Pick up the football profile of Julian Rullier after its final line and continue it.

**Reading passage**
• • •

Julian Rullier

Personal information
- Full name: Julian Lamine Serge Daniel Rullier
- Date of birth: 4 April 1990 (age 36)
- Place of birth: Nice, France
- Height: 1.77 m (5 ft 10 in)
- Position: Midfielder

Team information
- Current team: Elverum

Senior career*
- Years: Team / Apps / (Gls)
- 2009-2010: FK Ventspils / 0 / (0)
- 2009-2010: → FC Tranzit (loan) / 12 / (1)
- 2011-2012: P.A.O. Rouf / 14 / (3)
- 2012: FK Atlantas / 14 / (0)
- Al-Orouba SC^{[citation needed]} / 1 / (0)
- AS Monaco FC III^{[citation needed]}
- 2017–2018: Zirka Kropyvnytskyi / 4 / (0)
- 2019: Nybergsund IL-Trysil / 26 / (9)

• • •

**Given information**

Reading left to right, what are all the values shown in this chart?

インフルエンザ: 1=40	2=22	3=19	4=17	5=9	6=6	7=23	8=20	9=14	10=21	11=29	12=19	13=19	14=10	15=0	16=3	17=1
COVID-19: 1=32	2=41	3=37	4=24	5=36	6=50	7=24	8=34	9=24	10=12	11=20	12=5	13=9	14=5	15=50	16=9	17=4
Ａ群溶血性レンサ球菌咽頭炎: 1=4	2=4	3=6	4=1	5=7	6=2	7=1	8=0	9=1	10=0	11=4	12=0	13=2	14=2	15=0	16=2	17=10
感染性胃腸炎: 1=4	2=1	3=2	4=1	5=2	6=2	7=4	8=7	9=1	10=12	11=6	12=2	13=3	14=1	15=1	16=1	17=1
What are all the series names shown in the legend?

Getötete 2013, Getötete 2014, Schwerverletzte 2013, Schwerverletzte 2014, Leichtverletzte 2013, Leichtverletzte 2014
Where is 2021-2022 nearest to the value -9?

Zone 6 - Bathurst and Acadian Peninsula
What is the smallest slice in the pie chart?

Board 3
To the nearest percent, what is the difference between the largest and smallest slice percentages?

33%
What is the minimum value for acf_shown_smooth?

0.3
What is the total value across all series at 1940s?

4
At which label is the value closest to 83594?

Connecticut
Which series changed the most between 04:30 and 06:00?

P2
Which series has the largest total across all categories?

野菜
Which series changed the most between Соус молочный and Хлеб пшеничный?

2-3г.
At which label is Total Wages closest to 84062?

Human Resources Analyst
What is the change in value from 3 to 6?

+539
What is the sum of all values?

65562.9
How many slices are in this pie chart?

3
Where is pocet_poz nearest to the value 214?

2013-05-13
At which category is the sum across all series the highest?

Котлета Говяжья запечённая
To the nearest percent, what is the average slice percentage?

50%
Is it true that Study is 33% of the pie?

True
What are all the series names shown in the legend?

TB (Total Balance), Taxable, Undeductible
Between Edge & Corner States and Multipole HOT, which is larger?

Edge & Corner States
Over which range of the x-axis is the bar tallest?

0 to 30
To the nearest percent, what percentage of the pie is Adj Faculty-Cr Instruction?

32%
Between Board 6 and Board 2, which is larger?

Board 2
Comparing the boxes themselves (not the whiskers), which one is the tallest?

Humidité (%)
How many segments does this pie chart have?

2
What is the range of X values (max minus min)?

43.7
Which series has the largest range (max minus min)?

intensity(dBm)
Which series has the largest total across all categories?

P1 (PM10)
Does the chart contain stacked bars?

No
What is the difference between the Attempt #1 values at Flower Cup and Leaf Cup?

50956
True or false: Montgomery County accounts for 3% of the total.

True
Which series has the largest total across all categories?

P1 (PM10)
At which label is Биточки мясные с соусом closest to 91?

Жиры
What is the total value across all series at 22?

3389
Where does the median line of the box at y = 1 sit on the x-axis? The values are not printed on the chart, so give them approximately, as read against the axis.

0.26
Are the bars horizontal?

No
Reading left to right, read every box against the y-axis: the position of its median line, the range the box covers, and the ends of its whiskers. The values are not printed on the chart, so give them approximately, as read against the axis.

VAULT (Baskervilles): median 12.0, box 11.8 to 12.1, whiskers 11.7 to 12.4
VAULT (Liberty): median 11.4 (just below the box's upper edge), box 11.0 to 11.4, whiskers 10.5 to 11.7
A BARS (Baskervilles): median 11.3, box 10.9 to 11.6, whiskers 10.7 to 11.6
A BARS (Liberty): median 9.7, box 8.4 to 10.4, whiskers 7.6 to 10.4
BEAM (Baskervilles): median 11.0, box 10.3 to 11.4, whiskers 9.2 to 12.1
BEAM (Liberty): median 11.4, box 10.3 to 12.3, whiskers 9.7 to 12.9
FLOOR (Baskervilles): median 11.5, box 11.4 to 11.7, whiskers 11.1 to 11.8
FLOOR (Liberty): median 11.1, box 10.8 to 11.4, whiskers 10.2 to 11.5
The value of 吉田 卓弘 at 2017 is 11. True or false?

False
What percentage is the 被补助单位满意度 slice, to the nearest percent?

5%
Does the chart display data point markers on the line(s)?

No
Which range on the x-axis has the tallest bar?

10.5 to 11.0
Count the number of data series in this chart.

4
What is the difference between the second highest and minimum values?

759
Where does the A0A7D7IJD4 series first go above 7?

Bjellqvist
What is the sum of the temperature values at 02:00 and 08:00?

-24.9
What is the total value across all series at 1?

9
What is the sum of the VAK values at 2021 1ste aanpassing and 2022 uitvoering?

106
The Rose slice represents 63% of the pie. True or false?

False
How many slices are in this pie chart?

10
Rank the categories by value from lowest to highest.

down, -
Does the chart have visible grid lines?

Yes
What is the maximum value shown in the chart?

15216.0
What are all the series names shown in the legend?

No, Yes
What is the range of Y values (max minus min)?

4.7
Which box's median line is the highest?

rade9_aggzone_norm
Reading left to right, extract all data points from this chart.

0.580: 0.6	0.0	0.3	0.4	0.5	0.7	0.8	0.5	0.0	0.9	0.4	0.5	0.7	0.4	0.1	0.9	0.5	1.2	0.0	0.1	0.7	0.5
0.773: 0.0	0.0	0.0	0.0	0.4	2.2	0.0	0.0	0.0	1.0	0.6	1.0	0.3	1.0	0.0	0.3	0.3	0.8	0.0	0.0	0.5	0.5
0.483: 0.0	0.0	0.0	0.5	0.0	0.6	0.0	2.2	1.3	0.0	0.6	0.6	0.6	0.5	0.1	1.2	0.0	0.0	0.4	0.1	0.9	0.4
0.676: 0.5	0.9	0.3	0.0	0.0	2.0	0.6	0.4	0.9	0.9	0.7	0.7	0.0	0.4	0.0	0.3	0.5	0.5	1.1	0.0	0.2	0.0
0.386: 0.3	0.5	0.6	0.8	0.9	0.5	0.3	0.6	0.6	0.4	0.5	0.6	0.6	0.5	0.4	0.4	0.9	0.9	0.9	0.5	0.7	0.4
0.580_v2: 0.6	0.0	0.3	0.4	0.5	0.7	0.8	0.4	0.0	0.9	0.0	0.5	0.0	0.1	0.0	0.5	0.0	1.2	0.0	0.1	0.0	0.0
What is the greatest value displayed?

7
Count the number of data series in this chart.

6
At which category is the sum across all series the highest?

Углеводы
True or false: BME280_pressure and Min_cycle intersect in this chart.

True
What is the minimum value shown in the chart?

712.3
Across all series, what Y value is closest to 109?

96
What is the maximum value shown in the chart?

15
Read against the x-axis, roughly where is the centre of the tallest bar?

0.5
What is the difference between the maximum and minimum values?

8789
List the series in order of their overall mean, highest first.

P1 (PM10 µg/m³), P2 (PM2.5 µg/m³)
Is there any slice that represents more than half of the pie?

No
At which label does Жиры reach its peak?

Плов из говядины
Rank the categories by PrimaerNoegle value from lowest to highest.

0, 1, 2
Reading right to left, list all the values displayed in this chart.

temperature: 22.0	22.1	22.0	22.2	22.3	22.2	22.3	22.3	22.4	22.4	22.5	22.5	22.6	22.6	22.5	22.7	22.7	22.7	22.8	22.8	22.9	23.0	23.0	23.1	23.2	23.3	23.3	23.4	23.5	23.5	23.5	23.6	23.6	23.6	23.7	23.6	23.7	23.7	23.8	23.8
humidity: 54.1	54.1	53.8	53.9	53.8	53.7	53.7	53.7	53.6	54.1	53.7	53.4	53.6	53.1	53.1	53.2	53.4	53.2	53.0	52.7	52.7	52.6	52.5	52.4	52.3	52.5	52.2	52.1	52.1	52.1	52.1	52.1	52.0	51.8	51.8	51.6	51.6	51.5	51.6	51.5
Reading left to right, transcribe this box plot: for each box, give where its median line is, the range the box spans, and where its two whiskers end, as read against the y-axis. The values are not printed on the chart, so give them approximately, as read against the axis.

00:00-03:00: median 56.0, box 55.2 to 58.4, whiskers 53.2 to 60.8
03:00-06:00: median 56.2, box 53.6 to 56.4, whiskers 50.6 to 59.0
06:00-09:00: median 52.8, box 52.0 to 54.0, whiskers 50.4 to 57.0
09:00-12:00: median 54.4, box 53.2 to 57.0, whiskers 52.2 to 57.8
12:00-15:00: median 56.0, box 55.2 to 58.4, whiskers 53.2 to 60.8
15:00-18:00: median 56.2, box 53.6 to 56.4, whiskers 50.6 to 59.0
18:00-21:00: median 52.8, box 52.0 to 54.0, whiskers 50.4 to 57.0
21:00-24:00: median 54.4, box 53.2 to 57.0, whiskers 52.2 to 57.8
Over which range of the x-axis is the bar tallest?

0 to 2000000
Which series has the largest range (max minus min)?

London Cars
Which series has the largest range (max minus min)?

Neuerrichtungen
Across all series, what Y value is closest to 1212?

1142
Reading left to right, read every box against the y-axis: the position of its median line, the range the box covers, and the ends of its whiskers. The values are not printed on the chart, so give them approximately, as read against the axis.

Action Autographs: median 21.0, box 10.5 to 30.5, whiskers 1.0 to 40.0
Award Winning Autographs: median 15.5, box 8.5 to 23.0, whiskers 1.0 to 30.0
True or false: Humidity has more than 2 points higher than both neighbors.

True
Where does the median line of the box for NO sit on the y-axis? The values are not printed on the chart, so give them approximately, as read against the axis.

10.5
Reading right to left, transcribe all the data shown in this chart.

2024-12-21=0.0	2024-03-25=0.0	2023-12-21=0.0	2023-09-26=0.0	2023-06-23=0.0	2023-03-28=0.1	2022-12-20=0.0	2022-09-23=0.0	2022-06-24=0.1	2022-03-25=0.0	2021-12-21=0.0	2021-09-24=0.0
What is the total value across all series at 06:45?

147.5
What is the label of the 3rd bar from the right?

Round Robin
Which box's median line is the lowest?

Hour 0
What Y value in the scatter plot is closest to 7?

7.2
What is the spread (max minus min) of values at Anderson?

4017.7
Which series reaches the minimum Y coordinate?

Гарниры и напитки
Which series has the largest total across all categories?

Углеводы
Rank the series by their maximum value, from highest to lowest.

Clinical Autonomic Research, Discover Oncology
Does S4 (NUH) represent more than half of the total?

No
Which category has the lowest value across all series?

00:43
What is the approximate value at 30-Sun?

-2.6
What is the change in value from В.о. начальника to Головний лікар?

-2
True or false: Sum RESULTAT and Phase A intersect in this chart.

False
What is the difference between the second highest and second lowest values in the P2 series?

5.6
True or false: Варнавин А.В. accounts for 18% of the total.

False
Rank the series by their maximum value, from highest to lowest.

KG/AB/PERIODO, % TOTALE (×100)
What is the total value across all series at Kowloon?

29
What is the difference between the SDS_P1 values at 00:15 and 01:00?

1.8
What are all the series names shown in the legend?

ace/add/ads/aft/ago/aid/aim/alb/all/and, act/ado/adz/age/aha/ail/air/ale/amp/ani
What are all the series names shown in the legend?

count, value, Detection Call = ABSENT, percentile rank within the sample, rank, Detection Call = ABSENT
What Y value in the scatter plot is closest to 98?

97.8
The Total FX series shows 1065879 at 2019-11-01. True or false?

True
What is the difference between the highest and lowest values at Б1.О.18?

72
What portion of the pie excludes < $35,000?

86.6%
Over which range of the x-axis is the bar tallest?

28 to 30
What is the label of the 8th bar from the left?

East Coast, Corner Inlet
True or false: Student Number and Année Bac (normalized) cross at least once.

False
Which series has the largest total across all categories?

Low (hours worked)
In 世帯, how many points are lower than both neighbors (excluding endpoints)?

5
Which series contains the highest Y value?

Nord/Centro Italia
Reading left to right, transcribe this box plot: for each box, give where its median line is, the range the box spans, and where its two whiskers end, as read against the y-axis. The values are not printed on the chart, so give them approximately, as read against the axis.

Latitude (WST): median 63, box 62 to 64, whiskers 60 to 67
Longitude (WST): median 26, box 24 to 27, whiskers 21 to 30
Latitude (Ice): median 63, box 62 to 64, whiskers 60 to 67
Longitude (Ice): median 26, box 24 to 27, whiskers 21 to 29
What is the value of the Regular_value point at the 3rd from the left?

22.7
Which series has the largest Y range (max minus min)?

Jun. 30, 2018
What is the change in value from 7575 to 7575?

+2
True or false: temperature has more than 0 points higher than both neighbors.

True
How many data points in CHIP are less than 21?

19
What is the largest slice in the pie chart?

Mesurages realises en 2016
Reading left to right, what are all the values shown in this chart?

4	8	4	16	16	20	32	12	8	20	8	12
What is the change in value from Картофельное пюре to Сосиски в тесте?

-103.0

• • •

**Output for this exercise**
- 2020: Elverum / 0 / (0)
- 2020: Volyn Lutsk / 4 / (0)
- 2021–: Elverum

= Julian Rullier =

French footballer (born 1990)

Julian Rullier (born 4 April 1990) is a French footballer.

Started at As Monaco academy, He played in Latvia, Lithuania and Greece before having two spells in the Ukrainian Premier League. In between he also played for Nybergsund on the Norwegian fourth tier.